• [やること]: ソフトバンクのSPACについての抜粋から、次の一文を英語に訳してください。「ソフトバンクグループは1月12日と3月9日にも、SPAC計3社を上場させ、合わせて1200億円以上を市場から調達している。」

ソフトバンクグループの孫正義会長兼社長。世界的ブームの「特別買収目的会社(SPAC)」をどう使うのか。
REUTERS/Kim Kyung-Hoon
ソフトバンクグループは、同社が出資する特別買収目的会社(SPAC)「LDHグロウス・コープ」を3月19日(現地時間)に米ナスダック市場に上場させると発表した。1株あたり10ドルで2000万株を売り出し、2億ドル(約210億円)を調達する。
LDHは近い将来、「ラテンアメリカにおけるテクノロジー分野の高成長企業1社あるいは複数社」との合併や株式交換、資産買収などを手がけるという。上場時の主幹事はシティグループとJPモルガンが担当する。
ソフトバンクグループ副社長執行役員兼最高執行責任者(COO)のマルセロ・クラウレ氏がトップを務める。
わずか3カ月間で1200億円以上をSPAC通じて調達
ソフトバンクグループは1月12日と3月9日にも、SPAC計3社を上場させ、合わせて1200億円以上を市場から調達している。

• [学習資料]:
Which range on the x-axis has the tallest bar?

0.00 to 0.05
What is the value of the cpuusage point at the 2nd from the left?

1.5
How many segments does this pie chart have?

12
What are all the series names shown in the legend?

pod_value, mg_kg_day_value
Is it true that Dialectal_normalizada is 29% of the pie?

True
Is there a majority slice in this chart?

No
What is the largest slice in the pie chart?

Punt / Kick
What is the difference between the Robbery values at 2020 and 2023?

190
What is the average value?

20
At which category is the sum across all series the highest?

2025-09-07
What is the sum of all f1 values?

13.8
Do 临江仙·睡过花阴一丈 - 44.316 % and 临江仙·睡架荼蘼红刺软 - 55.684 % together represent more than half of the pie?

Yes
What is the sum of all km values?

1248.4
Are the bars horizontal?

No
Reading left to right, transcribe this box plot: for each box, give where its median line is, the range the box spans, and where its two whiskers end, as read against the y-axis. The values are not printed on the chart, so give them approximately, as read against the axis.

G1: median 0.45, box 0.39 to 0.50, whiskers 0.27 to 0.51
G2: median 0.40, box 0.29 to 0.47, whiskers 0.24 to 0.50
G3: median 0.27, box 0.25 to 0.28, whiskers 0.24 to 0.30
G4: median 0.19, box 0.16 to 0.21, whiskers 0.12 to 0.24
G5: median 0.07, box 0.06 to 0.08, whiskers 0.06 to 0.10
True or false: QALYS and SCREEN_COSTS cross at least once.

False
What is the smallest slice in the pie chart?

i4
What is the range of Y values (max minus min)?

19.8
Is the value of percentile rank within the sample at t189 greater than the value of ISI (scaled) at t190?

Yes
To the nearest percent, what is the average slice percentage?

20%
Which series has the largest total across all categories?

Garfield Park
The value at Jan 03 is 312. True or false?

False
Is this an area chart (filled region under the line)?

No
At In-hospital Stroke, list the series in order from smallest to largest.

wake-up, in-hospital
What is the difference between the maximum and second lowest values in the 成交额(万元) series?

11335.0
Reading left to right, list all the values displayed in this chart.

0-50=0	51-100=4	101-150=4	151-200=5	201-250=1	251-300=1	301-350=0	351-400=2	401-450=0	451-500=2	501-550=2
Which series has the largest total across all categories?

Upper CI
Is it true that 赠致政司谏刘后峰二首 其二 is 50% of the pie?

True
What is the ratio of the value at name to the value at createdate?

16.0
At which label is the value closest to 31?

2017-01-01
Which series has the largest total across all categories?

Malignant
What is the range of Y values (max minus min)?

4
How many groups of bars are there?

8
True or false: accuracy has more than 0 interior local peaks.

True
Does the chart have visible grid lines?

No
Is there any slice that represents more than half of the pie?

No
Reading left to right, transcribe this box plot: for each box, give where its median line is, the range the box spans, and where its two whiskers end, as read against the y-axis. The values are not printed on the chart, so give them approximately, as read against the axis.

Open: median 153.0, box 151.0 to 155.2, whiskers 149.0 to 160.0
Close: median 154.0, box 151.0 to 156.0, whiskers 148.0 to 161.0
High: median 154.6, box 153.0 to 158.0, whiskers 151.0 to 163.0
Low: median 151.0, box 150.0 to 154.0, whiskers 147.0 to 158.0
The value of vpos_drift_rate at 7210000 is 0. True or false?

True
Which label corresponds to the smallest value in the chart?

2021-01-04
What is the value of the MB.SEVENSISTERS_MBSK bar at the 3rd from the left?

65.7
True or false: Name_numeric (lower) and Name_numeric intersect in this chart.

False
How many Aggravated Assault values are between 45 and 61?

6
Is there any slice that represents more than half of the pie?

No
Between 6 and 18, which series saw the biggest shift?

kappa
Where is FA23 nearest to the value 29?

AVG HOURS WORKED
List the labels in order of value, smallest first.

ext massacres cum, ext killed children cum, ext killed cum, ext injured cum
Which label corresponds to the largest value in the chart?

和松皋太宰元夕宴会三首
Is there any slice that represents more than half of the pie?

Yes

• [答えを書く]: SoftBank Group also listed a total of three SPACs on January 12 and March 9, raising more than 120 billion yen from the market in all.